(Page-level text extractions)
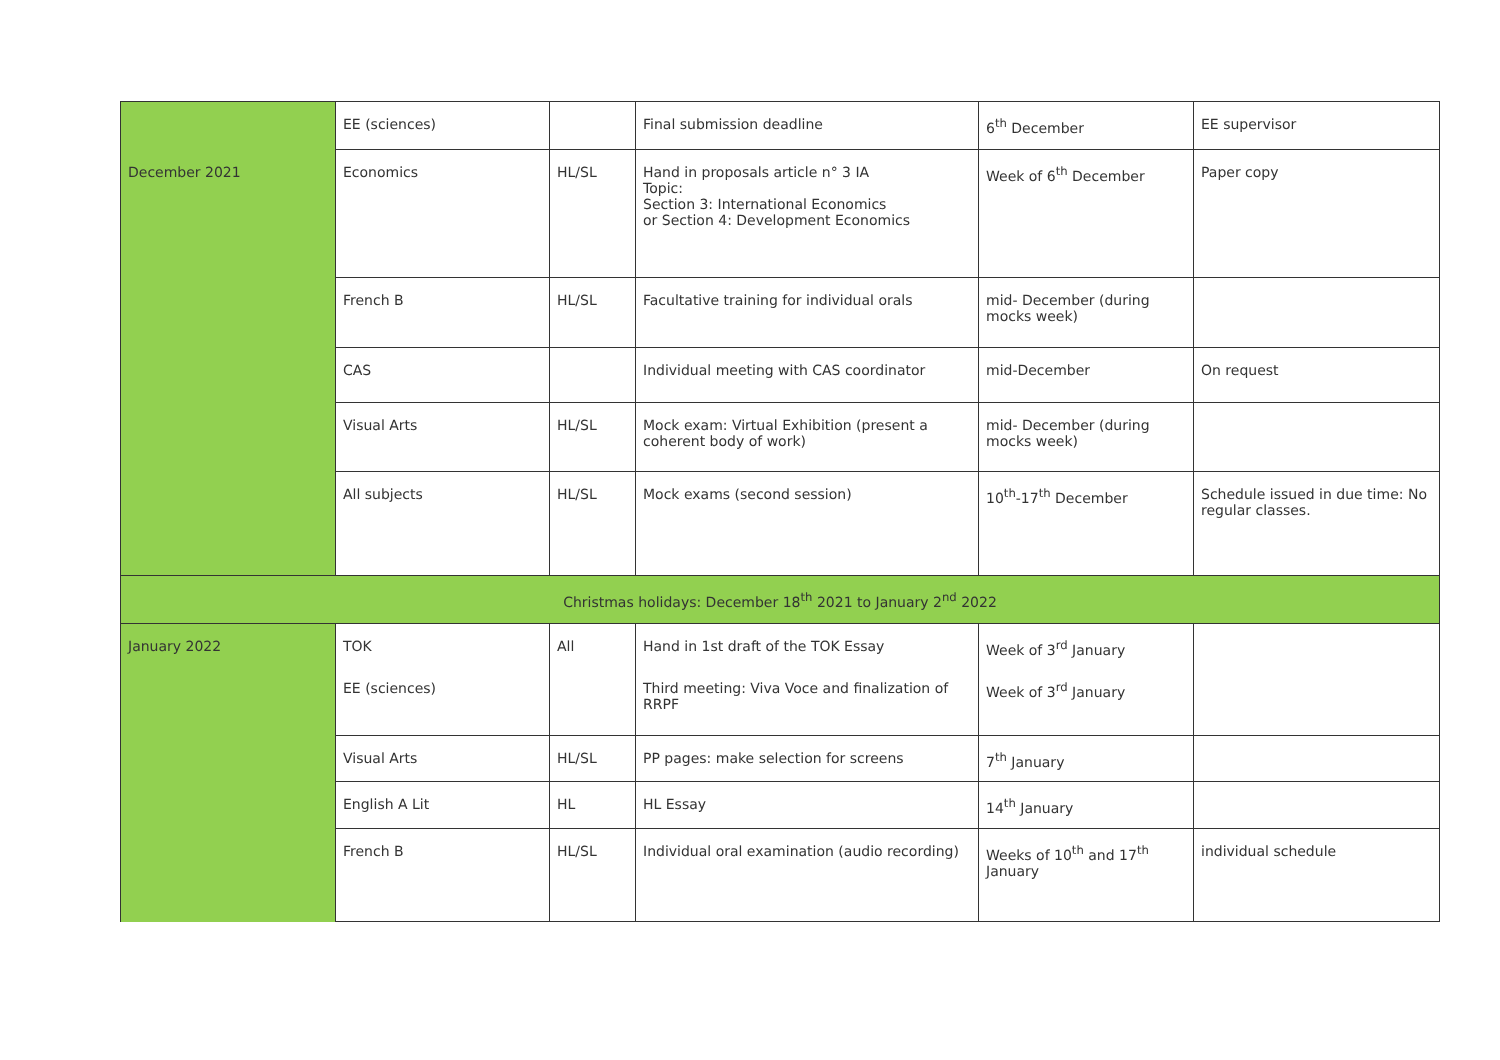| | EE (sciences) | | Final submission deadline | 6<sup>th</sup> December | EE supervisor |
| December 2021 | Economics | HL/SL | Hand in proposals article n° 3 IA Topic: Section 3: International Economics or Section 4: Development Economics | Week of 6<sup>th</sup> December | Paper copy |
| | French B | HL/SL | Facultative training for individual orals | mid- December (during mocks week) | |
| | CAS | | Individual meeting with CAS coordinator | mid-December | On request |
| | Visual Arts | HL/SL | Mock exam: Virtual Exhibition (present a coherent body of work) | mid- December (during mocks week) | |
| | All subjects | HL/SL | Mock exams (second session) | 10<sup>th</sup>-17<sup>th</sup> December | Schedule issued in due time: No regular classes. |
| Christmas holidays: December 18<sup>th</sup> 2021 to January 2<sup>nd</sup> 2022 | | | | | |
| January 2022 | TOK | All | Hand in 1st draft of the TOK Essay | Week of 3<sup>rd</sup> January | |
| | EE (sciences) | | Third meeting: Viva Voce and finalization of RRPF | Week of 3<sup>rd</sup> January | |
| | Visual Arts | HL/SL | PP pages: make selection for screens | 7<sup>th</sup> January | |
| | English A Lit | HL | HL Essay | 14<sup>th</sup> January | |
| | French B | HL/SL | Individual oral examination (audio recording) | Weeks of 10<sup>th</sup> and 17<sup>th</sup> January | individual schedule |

--

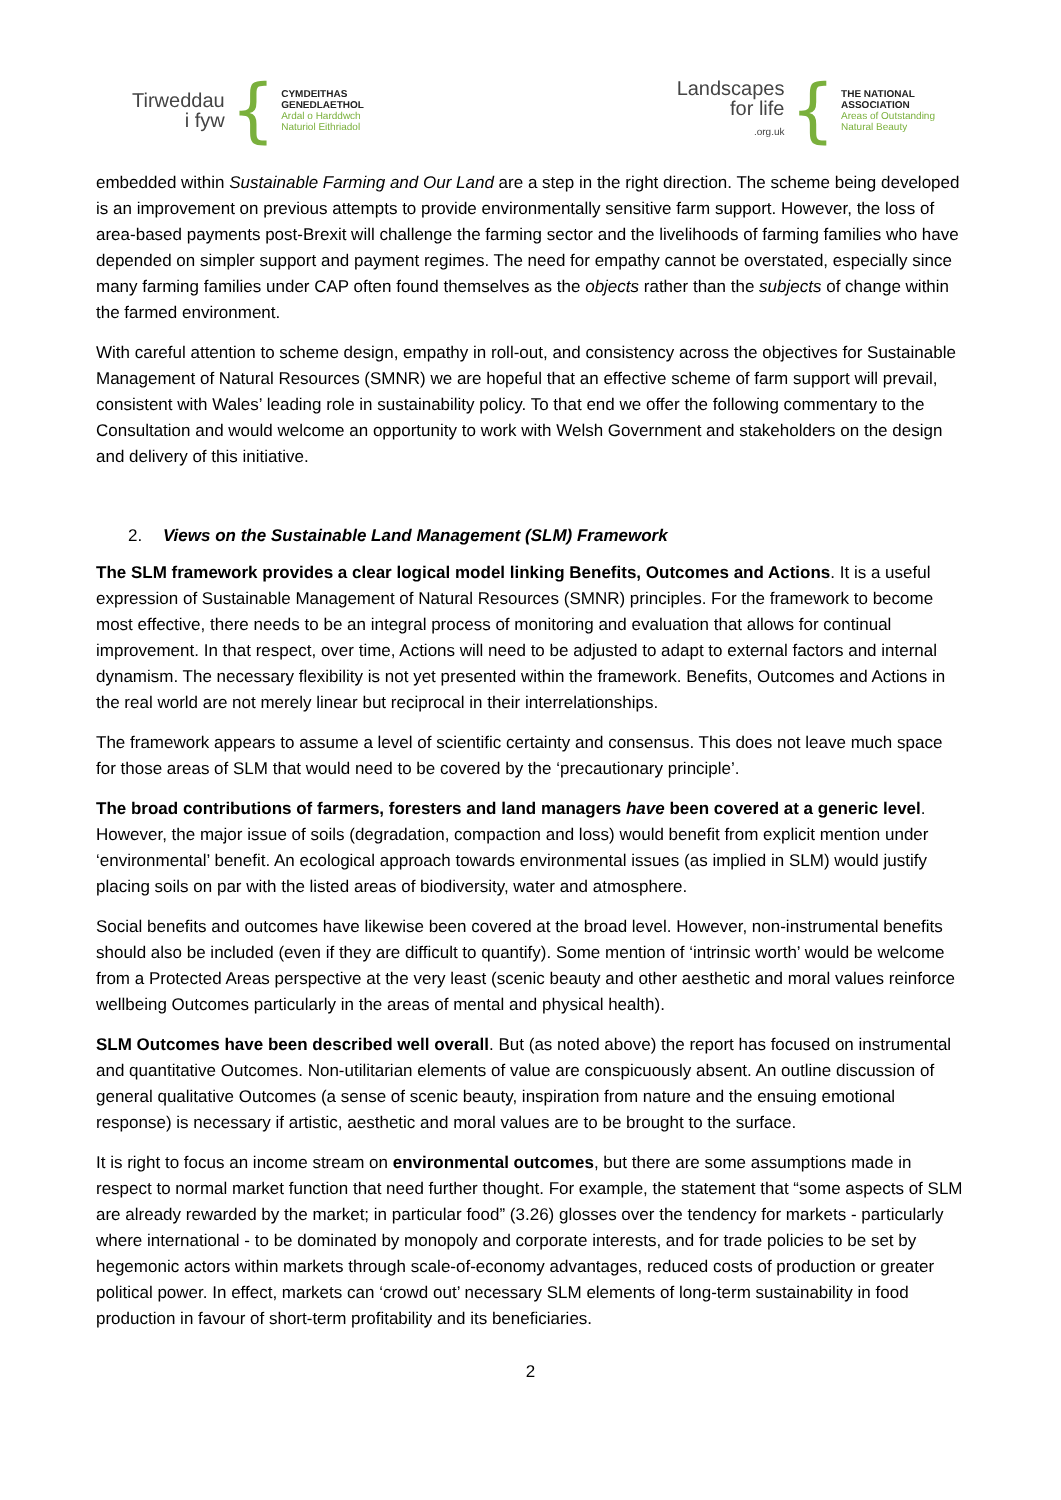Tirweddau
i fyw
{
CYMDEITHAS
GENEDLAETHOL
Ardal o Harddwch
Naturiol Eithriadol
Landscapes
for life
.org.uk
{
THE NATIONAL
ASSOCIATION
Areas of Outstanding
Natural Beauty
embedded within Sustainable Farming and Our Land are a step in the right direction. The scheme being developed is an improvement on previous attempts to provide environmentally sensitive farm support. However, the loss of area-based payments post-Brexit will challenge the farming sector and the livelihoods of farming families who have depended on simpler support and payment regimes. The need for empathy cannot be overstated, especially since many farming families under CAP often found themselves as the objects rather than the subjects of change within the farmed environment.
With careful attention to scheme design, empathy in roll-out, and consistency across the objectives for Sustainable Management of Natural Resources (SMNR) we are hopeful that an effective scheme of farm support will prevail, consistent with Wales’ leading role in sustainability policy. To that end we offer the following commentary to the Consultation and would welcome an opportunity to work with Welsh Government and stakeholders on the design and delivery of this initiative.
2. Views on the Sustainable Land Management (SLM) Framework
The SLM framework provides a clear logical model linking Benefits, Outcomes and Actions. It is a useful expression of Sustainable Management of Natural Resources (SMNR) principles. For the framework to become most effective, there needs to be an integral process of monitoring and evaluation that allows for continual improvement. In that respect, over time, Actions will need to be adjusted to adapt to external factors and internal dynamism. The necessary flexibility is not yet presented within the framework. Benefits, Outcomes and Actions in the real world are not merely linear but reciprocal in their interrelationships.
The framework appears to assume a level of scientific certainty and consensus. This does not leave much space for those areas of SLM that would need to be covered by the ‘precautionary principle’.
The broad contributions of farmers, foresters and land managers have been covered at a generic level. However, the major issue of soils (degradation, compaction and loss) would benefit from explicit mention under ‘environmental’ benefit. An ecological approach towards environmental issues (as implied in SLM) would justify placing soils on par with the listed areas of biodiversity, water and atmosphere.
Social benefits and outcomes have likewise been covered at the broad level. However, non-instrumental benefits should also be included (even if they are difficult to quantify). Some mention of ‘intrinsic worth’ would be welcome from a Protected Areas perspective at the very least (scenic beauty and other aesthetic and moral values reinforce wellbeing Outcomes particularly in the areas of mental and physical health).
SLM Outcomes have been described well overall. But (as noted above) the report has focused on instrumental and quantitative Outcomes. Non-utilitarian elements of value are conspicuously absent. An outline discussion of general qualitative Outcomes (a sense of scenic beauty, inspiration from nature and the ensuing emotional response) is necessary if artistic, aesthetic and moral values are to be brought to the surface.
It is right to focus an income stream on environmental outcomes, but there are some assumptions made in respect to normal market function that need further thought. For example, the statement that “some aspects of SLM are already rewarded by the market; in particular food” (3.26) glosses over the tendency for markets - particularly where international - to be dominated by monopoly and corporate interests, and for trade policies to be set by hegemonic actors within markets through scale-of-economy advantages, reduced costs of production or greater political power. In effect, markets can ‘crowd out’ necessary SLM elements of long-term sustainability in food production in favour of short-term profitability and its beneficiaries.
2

...

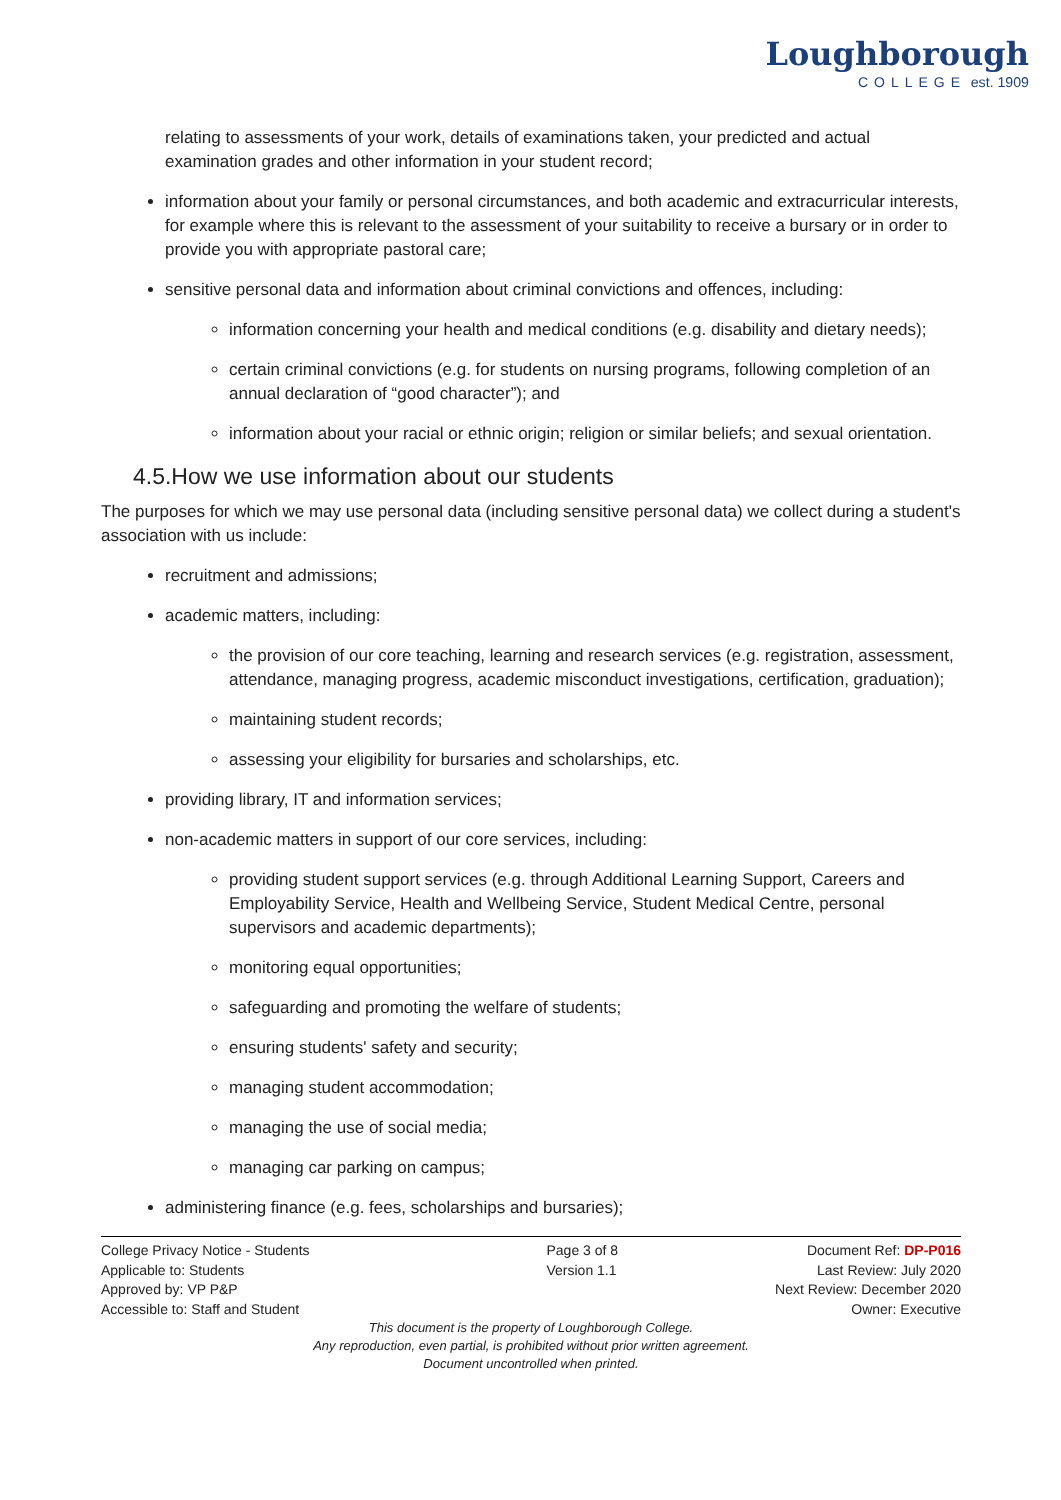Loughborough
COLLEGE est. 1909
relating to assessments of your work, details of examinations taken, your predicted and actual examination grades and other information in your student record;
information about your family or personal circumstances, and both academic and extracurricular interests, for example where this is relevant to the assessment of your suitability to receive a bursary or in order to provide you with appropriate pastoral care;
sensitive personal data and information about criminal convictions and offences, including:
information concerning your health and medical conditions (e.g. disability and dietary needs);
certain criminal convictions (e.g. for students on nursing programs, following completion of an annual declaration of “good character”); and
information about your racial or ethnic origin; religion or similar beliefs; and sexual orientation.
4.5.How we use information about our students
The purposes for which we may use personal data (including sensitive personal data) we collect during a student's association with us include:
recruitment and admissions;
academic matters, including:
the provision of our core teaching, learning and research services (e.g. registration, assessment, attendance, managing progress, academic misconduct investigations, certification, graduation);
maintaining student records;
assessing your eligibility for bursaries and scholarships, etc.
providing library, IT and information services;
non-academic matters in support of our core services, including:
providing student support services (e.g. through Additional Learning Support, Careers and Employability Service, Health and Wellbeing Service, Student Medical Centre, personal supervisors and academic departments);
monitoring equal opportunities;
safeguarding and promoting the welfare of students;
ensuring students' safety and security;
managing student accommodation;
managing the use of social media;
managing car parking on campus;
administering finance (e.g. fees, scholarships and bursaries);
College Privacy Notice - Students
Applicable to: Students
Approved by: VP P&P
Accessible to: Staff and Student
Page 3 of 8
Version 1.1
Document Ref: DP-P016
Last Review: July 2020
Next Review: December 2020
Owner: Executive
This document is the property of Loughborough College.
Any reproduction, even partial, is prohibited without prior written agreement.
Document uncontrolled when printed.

● Work required: Retype the portion of the data above that starts on the line with "certain criminal convictions" and finishes on the line with "4.5.How we use information about our students", including both of those lines.

● Task output:
certain criminal convictions (e.g. for students on nursing programs, following completion of an annual declaration of “good character”); and
information about your racial or ethnic origin; religion or similar beliefs; and sexual orientation.
4.5.How we use information about our students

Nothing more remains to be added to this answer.